--- ZU LÖSENDE AUFGABE ---
Zu wem kehrt Ruth laut der Besprechung des Romans «Verschiebung im Gestein» als Erwachsene im Dorf zurück?

--- UNTERSUCHTER TEXT ---
- - - - -

· 

Mariann Bühler: Verschiebung im Gestein (Atlantis, 2024)

Worum geht’s?

Nach dem Tod ihres Mannes Jakob hat Elisabeth seine Bäckerei übernommen. Endlich kann sie mit Brotrezepten experimentieren und muss sich nicht mehr an die starren Vorgaben ihres Mannes halten, der Angst vor jeglicher Veränderung hatte.

 

Alois muss nach dem Tod seiner Mutter den elterlichen Hof (samt Vater) übernehmen, ob er will oder nicht. Sein Umfeld erwartet, dass er eine Frau findet und heiratet, er aber träumt vom Reisen.

 

Und dann ist da noch eine dritte Stimme, die im Roman mit «du» angesprochen wird. Es ist eine Frau, die zu ihren Grosseltern fährt. In Rückblenden erfahren wir, dass sie sich als Kind vor Ruth fürchtete, die eine Klasse über ihr war und sie mobbte. Ruth wiederum ist die Tochter von Elisabeth. Sie zog mit achtzehn von Zuhause aus und kehrte erst als Erwachsene ins Dorf zurück, aber nicht etwa zu Elisabeth, sondern zu Alois auf den Hof.

 

So ist das Schicksal der drei Protagonist:innen locker miteinander verwoben.

 

Was mir am Buch besonders gefällt

Die Autorin erzählt in nicht chronologischer Reihenfolge aus dem Leben der drei Personen, scheinbar zufällig angeordnet, unterbrochen durch kurze geologische Kapitel über das Tal. Der Titel nimmt nicht nur darauf Bezug, sondern auch auf die «Verschiebungen» in den Lebensbiographien von Elisabeth, Alois und dem «du». Sie alle brechen auf, werden weicher, beginnen, sich zu verschieben. Die sorgfältige Konstruktion des Romans erinnert an Schichtungen des Gesteins, die verschiedenen Biographien werden übereinandergelegt. Am Schluss ist vieles offen und somit vieles möglich.

- - - - -

--- AUSZÜGE AUS UNTERLAGEN ---
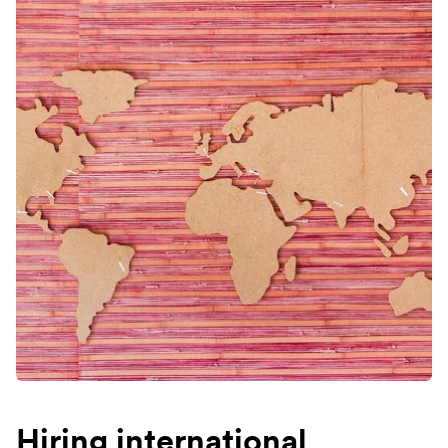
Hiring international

- - - - -

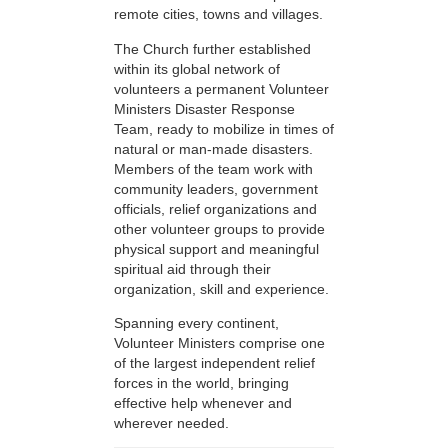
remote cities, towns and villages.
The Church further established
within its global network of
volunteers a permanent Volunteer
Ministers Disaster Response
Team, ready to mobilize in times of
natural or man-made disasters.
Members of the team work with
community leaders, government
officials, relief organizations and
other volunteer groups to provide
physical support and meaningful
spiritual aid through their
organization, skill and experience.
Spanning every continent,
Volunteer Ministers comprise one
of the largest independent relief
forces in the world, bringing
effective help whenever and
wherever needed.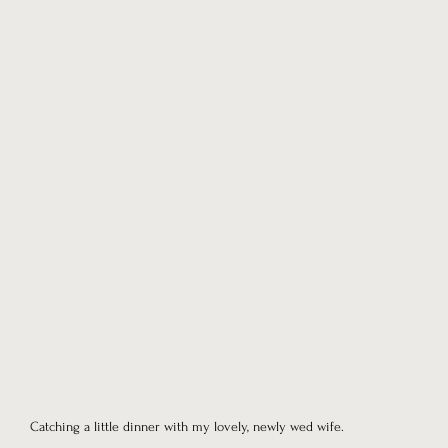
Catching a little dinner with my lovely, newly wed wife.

- - - - -

--- SCHRIFTLICHE ANTWORT ---
Zu Alois auf den Hof, nicht zu ihrer Mutter Elisabeth.